En outre, partout, l'image se fait épaisse. Des couches se superposent : jeux d'ombres et de lumières, fragments de corps ou traces chimiques. Ou le tout en même temps comme pour Sisyphe. Ces amoncellements amènent le spectateur à se projeter dans l'entrelacs des images, à y voyager, dans leurs épaisseurs avouées, au-delà des représentations. Car celles-ci ne sont pas le sujet. Non-lieux, corps fragmentés, espaces du banal, du peu, ces prises de vue réalisées à hauteur d'yeux ne sont que des prétextes à travailler la photographie comme matériau pour mettre à distance les choses qui l'entourent. Tel un ressac, l'utilisation du sombre, des gris et du flou éloigne le référent quand la sublime texture mat des images, haptique, attire le regard et la sensation tactile. Entre la surface, se niche le rapport au monde du photographe, une expérience de la distance aux choses.

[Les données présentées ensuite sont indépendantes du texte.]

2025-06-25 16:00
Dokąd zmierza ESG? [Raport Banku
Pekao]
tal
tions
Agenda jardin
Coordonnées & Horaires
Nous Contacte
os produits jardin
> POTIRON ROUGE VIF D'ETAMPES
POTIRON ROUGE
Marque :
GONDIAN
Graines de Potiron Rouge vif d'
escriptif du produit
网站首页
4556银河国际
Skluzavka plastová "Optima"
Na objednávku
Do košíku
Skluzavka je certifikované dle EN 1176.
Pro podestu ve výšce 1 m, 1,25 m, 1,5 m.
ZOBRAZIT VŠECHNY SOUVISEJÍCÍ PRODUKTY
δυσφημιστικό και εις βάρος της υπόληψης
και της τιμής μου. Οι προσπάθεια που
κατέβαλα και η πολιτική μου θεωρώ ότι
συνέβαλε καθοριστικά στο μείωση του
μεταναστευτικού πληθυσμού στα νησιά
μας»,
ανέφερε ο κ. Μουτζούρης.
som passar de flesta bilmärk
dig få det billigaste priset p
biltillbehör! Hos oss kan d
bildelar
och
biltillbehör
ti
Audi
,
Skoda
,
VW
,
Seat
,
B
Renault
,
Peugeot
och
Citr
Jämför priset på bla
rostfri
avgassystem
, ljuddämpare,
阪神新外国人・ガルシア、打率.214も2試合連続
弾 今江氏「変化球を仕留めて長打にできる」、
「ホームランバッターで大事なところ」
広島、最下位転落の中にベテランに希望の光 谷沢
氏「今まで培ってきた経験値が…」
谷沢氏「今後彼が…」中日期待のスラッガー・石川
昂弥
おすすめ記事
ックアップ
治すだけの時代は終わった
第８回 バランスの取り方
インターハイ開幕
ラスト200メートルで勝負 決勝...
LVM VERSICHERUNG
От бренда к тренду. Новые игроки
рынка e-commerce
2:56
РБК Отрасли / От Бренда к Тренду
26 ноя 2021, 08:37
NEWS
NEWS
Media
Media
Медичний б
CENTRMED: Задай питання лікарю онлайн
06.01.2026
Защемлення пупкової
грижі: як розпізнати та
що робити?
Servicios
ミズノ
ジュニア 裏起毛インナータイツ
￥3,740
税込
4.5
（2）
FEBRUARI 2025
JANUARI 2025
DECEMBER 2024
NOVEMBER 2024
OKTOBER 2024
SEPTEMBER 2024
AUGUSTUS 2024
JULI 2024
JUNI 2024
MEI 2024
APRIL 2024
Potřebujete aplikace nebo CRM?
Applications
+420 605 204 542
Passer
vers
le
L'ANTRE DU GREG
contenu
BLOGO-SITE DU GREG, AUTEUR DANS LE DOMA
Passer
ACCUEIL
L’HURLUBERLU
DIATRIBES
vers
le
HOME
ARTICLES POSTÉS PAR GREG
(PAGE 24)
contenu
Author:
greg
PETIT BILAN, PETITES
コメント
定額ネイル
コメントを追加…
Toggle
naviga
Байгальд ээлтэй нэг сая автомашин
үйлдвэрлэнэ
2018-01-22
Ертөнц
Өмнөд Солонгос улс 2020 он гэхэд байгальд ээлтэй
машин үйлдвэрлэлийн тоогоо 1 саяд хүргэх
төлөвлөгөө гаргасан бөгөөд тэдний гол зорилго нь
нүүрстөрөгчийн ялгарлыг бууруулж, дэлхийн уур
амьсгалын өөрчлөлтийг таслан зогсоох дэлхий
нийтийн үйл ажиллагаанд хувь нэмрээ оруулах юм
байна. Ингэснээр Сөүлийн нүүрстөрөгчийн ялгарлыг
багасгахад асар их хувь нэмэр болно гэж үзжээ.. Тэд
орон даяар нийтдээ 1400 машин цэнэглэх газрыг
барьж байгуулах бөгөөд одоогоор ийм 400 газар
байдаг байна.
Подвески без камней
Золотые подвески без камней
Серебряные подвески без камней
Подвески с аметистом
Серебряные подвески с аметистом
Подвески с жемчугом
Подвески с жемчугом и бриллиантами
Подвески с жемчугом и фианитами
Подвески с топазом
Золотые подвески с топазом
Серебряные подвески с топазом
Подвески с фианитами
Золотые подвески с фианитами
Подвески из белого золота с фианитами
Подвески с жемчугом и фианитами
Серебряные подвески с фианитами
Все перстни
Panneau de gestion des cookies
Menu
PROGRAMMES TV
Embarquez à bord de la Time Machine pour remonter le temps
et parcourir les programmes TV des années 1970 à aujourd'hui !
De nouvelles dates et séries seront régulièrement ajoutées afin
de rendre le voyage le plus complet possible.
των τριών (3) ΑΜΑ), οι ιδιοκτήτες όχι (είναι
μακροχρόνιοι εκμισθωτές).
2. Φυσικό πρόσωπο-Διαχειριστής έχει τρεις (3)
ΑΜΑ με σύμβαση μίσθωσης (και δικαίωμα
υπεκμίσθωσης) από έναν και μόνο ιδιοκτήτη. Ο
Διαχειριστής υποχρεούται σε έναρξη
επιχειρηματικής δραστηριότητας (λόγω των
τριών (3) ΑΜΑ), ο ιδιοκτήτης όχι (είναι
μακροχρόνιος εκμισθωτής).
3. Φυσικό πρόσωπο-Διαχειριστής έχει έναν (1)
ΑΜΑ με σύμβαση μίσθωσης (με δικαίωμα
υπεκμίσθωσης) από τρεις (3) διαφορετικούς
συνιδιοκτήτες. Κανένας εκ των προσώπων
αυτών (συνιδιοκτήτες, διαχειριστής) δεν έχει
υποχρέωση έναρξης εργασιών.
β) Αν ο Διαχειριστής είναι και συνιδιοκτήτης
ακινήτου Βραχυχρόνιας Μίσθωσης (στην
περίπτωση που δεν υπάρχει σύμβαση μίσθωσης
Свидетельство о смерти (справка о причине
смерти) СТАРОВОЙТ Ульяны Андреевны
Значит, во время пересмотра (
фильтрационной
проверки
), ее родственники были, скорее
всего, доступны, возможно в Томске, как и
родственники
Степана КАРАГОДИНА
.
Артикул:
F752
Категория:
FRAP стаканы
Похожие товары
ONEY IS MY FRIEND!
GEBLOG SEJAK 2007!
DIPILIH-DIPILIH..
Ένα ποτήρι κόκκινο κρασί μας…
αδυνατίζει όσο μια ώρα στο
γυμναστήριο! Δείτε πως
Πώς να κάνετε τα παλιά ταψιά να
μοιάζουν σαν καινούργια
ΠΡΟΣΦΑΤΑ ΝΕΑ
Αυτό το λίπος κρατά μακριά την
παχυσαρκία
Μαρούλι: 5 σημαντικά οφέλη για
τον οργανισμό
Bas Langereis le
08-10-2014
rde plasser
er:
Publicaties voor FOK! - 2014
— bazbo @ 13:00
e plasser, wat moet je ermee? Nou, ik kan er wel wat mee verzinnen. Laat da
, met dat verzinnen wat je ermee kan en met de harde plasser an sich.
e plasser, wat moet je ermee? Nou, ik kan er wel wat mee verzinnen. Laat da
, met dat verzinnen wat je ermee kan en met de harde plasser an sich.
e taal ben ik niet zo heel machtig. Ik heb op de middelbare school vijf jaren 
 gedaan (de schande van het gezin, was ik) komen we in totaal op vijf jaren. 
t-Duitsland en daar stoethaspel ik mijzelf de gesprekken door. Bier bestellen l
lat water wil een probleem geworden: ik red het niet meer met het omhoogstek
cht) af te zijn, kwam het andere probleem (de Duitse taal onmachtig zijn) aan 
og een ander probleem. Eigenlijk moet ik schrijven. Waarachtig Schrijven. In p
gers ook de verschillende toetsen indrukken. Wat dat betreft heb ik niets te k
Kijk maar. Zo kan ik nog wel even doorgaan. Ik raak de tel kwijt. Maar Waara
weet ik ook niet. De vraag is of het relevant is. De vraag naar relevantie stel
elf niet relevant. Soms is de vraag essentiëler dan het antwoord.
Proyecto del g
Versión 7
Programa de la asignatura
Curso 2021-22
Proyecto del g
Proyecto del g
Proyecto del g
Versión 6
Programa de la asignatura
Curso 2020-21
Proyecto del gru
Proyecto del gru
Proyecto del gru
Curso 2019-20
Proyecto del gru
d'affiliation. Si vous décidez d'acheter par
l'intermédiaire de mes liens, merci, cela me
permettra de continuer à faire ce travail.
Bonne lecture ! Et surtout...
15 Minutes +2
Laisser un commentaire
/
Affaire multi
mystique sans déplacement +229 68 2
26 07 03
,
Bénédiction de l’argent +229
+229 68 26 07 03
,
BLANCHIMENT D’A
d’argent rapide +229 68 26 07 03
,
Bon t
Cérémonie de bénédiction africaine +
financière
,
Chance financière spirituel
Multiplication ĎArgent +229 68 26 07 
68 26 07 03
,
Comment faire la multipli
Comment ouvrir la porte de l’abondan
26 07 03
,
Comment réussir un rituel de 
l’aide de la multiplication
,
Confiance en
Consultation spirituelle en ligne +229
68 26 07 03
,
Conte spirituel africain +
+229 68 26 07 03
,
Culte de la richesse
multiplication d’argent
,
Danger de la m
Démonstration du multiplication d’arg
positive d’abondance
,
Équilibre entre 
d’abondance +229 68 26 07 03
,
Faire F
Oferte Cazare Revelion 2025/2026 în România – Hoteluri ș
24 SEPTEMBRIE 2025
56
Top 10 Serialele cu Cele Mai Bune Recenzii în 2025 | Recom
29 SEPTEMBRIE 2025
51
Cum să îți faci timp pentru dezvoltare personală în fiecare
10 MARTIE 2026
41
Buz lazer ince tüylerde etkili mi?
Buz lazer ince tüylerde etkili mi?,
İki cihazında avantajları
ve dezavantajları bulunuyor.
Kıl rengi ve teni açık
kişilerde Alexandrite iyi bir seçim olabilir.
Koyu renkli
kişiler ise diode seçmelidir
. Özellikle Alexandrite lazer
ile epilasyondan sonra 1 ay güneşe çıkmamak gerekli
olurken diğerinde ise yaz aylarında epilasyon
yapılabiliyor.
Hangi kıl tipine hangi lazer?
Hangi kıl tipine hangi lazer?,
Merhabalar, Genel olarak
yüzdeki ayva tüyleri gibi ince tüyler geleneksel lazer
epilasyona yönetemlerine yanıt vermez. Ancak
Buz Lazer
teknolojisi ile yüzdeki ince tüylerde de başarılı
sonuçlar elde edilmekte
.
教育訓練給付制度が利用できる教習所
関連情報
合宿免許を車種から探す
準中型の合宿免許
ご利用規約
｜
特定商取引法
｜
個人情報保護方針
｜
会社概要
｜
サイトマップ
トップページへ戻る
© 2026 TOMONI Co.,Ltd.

A l'infini, celui-ci s'épuise et poursuit encore. Il n'est pas surprenant de retrouver Beckett dans le livre Sisyphe sortie à l'occasion aux éditions Xavier Barral. Les deux auteurs ont en commun cet exercice de l'épuisement. Braeckman décadre, coupe, fragmente, ajoute, assemble à la surface même de l'image qui se révèle alors, une et multiple.